É de senso comum afirmar que há um atraso estrutural em Portugal. A diferença aparece no número de anos, para alguns são 30, para outros, 20 e há quem avance mesmo com 50. Cada vez mais me convenço que é um exercício inútil. Se me parece que a A23 chegou com uns 15 anos de atraso, no mínimo, o caos urbanistico chegou a tempo e horas para destruir qualquer hipótese de num tempo próximo a maior parte das cidades se parecerem com qualquer coisa decente e aí não tenho dúvidas sobre qual é o principal problema:
Falta de qualidade do sistema político e de coluna vertebral dos seus representantes, associadas a uma enorme falta de CULTURA em letras garrafais dos portugueses.
Somos uns brutos e, ainda por cima, parece que gostamos de o ser.

Peço desculpa pela generalização, obviamente injusta.
 
É bom olharmos para essas "relíquias", para percebermos até que ponto esta forma de funcionar está entranhada.
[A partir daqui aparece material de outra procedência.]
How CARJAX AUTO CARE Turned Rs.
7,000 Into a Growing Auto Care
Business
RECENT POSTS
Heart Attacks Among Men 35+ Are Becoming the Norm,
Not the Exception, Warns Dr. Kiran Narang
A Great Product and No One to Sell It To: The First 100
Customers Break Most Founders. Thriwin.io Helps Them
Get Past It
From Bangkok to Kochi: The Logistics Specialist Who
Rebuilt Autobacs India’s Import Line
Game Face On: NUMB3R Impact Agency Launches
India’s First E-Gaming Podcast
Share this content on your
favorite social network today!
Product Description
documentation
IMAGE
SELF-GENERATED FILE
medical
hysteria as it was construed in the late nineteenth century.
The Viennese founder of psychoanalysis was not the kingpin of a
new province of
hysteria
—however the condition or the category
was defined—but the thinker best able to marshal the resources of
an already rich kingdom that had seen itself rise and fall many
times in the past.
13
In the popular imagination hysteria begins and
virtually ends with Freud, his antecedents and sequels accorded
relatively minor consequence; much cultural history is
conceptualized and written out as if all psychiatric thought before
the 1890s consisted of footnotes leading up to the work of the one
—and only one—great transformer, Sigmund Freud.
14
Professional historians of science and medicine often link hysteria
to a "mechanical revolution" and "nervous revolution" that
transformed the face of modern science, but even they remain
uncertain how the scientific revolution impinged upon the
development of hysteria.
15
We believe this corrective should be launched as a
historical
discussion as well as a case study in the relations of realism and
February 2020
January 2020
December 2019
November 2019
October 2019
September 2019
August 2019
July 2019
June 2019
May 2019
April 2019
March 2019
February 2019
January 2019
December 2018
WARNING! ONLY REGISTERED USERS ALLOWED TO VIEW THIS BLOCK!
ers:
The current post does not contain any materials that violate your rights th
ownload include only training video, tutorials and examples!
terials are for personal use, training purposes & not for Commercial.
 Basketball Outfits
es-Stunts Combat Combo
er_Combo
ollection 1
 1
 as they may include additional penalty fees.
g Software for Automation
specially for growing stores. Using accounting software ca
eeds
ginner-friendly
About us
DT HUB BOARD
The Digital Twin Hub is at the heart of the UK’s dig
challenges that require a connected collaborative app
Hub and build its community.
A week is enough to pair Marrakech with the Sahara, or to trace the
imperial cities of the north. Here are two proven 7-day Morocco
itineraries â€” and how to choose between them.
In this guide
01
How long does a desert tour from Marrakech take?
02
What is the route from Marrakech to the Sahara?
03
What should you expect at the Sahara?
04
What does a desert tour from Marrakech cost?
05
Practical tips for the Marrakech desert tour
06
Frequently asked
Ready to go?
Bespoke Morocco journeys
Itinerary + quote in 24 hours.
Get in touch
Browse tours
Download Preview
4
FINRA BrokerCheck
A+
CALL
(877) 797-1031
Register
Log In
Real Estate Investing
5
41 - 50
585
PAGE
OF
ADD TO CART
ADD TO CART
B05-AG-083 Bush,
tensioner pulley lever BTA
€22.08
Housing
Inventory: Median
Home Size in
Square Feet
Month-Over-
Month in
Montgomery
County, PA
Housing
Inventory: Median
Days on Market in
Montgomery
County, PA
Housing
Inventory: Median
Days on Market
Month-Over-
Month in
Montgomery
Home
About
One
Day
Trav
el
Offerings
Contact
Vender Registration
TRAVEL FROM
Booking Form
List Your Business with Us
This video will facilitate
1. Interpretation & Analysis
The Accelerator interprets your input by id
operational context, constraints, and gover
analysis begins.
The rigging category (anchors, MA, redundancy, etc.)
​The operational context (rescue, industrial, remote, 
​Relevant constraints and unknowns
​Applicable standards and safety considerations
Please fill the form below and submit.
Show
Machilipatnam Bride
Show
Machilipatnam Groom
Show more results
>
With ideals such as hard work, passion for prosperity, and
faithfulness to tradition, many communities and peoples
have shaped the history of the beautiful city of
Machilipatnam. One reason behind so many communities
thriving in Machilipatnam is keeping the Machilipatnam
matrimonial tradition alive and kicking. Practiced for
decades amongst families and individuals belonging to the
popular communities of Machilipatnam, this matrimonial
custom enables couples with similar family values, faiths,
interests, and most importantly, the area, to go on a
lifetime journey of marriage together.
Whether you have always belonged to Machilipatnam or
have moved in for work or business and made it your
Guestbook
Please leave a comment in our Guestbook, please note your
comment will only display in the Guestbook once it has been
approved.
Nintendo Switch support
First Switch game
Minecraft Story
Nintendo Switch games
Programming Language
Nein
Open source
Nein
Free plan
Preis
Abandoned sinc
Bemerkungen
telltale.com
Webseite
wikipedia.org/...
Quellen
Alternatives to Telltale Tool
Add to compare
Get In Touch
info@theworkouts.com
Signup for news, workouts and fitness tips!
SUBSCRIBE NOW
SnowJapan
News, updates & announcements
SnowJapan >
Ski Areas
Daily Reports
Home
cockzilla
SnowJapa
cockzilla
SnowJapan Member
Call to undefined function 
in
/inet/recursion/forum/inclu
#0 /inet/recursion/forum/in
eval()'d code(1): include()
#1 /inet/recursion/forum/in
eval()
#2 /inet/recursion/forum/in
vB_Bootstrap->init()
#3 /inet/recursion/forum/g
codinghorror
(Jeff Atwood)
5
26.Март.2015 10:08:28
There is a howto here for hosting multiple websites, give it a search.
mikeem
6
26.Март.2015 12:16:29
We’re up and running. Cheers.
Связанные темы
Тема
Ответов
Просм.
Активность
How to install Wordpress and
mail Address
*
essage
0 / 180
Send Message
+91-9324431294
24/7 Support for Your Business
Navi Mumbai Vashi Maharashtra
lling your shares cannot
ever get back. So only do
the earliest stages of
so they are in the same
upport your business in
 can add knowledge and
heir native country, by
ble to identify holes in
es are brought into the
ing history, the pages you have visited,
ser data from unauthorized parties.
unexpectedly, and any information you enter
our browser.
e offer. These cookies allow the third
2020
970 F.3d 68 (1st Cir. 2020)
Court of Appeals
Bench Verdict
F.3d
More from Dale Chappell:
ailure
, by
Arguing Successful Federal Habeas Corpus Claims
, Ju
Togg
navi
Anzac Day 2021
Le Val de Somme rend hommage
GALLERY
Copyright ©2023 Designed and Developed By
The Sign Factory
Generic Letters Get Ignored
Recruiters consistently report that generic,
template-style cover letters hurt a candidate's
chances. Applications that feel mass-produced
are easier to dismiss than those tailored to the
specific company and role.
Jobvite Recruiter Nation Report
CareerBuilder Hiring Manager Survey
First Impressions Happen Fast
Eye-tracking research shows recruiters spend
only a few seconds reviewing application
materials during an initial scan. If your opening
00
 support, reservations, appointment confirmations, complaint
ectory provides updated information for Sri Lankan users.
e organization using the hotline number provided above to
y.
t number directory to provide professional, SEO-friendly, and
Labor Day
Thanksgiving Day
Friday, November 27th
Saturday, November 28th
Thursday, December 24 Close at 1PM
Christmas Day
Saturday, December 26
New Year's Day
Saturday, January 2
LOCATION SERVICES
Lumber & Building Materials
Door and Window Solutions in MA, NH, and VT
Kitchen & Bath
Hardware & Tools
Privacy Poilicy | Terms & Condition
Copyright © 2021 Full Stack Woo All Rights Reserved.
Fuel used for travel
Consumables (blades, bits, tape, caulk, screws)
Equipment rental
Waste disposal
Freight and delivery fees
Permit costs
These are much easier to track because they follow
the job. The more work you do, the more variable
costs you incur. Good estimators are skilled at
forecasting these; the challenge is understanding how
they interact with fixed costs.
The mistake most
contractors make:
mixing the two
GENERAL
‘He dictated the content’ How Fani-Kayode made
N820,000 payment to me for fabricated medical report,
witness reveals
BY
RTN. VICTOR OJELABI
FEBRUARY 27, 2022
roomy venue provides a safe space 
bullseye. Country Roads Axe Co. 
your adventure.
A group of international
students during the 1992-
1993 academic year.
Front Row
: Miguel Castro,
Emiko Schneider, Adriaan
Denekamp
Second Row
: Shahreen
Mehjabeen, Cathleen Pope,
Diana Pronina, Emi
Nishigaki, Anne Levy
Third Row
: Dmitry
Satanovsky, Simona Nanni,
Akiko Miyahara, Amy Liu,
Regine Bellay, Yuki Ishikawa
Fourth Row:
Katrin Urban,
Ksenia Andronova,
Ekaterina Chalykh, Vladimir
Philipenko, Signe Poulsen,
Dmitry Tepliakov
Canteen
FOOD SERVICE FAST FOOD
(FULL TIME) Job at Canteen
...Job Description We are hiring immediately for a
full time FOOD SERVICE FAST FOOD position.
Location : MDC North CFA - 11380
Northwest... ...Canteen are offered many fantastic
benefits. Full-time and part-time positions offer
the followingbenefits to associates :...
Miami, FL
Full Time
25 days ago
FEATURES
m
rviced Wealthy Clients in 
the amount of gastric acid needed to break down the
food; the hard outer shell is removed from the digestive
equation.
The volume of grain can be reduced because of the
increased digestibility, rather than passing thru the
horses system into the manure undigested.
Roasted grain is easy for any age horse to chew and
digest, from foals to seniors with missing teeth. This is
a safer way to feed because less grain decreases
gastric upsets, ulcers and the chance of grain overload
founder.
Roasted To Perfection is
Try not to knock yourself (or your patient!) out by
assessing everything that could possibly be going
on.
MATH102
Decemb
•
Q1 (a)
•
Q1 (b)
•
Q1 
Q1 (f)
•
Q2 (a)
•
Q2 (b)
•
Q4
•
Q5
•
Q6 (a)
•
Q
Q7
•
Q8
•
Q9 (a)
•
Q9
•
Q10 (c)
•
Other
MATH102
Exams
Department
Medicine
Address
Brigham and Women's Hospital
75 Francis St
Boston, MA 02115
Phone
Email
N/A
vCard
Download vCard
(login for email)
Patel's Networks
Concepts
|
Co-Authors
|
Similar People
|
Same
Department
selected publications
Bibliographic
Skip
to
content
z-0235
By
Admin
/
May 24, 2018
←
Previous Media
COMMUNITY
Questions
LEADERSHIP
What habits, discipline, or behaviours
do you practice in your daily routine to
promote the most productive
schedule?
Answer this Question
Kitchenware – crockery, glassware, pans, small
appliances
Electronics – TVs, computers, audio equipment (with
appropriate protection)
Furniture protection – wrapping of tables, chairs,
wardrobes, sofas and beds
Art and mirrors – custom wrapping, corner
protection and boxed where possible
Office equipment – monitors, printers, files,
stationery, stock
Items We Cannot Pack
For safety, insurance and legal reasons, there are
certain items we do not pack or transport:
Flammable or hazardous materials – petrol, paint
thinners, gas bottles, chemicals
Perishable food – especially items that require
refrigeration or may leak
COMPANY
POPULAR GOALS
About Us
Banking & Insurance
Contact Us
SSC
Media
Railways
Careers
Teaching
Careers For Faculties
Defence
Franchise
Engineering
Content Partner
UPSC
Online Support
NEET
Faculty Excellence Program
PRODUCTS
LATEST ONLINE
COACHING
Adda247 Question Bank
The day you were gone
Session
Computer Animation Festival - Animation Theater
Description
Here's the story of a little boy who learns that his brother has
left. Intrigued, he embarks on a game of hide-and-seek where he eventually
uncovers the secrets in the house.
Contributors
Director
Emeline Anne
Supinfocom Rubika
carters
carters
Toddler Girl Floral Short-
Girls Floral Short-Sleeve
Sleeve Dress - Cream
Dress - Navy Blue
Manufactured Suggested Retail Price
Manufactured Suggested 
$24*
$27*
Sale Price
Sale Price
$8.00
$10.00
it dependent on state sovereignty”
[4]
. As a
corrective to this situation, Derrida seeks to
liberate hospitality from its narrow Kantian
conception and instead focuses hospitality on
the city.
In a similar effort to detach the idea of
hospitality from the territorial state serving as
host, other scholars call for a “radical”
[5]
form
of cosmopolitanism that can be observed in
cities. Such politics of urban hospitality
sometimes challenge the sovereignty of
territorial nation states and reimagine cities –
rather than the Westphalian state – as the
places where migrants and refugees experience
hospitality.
É de senso comum afirmar que há um atraso estrutural em Portugal. A diferença aparece no número de anos, para alguns são 30, para outros, 20 e há quem avance mesmo com 50. Cada vez mais me convenço que é um exercício inútil. Se me parece que a A23 chegou com uns 15 anos de atraso, no mínimo, o caos urbanistico chegou a tempo e horas para destruir qualquer hipótese de num tempo próximo a maior parte das cidades se parecerem com qualquer coisa decente e aí não tenho dúvidas sobre qual é o principal problema:
Falta de qualidade do sistema político e de coluna vertebral dos seus representantes, associadas a uma enorme falta de CULTURA em letras garrafais dos portugueses.
Somos uns brutos e, ainda por cima, parece que gostamos de o ser.

Peço desculpa pela generalização, obviamente injusta.